- EXERCISE GOAL -
How many lines in the material below contain the word "Afdeling"? Case counts. Reply with the number alone.

- RECORDS TO PROCESS -
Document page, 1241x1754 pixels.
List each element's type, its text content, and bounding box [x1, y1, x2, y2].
==
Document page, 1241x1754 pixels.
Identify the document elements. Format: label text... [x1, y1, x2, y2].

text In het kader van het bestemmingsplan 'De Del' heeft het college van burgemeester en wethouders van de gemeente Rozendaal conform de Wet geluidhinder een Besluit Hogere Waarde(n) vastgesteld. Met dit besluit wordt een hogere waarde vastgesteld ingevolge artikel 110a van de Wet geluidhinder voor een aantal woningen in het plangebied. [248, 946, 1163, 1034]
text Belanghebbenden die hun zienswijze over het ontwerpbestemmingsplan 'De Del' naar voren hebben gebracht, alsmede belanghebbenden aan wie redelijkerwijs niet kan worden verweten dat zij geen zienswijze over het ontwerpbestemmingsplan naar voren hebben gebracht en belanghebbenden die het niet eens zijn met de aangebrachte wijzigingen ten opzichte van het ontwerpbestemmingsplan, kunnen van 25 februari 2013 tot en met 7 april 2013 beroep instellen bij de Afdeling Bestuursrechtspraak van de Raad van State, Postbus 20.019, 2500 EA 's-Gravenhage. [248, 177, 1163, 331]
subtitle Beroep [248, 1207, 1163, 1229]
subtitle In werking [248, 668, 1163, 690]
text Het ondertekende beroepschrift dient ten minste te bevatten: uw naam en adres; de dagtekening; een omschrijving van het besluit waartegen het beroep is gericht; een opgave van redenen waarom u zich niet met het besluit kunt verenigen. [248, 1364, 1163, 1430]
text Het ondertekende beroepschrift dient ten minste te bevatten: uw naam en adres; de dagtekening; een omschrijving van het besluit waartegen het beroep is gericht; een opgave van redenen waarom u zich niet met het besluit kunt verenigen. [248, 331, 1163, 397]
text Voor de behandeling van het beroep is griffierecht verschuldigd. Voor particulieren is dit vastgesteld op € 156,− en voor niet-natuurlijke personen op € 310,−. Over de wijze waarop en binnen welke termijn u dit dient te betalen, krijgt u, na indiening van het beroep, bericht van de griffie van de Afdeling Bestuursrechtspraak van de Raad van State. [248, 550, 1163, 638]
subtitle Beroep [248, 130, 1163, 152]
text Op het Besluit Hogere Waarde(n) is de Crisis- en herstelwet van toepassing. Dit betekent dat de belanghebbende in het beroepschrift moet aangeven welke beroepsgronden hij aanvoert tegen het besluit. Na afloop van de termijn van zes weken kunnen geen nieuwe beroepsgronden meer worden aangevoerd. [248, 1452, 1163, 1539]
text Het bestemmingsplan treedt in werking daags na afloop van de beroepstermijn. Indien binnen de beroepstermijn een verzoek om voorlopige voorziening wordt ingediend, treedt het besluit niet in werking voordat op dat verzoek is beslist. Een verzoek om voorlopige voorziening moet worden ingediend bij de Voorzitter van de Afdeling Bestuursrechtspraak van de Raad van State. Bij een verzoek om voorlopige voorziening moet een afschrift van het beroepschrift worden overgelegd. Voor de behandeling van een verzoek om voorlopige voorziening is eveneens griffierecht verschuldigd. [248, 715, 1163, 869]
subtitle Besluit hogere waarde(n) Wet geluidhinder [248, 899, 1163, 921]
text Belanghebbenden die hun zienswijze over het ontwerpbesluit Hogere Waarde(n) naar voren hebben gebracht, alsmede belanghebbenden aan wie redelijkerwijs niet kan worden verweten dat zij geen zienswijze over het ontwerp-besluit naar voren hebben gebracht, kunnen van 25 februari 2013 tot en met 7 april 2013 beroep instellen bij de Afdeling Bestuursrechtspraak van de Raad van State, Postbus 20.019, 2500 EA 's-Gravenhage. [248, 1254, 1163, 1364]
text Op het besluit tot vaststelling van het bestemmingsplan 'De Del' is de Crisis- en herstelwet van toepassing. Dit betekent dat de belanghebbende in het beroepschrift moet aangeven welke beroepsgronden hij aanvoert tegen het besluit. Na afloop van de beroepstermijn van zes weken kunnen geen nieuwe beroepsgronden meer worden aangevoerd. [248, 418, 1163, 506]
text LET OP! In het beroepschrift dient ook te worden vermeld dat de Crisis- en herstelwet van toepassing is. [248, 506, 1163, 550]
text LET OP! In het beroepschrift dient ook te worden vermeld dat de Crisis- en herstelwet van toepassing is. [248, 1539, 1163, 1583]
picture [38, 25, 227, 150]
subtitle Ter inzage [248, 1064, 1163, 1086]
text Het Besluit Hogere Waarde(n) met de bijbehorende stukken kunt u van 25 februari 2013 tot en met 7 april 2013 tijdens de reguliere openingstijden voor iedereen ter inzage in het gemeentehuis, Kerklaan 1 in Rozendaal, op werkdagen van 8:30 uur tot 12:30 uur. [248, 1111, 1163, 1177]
* * *
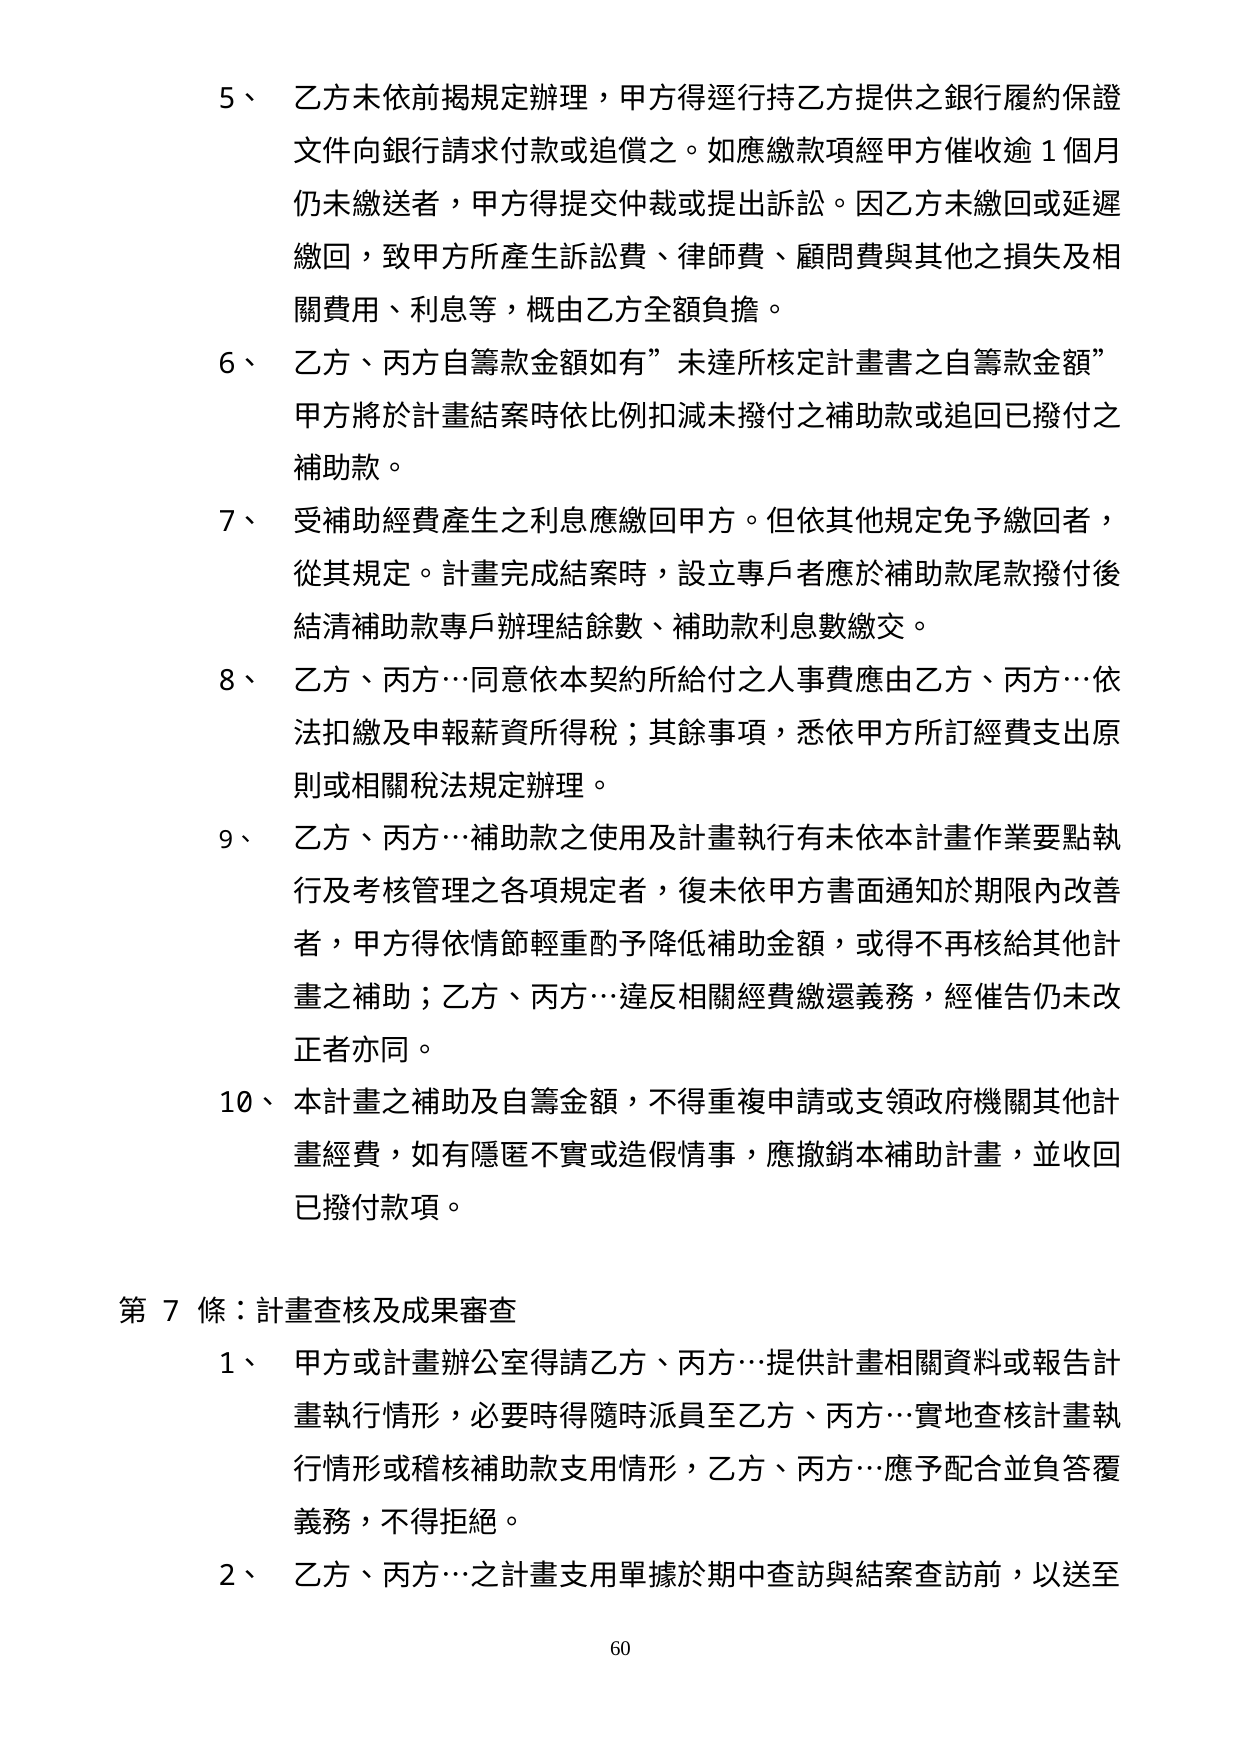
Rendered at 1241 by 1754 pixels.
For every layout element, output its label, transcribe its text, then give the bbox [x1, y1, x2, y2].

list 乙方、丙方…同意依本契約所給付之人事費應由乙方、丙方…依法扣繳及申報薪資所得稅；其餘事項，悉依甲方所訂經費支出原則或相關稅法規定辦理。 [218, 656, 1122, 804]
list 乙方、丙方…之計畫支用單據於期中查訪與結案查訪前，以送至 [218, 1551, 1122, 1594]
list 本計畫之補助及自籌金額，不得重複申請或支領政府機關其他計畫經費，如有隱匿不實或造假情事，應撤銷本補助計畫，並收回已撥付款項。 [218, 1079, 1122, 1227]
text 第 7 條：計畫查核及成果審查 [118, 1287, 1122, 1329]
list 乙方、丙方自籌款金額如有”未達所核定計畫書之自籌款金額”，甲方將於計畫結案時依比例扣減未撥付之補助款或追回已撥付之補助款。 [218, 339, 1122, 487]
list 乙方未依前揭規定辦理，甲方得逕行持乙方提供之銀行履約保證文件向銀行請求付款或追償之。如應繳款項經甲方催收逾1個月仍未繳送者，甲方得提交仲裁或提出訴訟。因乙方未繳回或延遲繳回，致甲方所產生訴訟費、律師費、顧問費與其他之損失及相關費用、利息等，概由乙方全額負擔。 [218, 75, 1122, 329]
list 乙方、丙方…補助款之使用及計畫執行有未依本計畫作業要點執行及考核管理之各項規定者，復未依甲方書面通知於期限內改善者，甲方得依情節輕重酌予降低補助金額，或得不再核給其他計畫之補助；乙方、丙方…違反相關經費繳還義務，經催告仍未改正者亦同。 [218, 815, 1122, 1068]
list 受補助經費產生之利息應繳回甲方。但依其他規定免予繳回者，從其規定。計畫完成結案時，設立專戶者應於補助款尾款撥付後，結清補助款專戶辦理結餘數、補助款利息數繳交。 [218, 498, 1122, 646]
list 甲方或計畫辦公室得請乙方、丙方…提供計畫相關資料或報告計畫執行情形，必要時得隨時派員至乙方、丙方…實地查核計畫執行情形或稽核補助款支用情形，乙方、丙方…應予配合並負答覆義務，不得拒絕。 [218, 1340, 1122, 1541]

- FINAL ANSWER -
4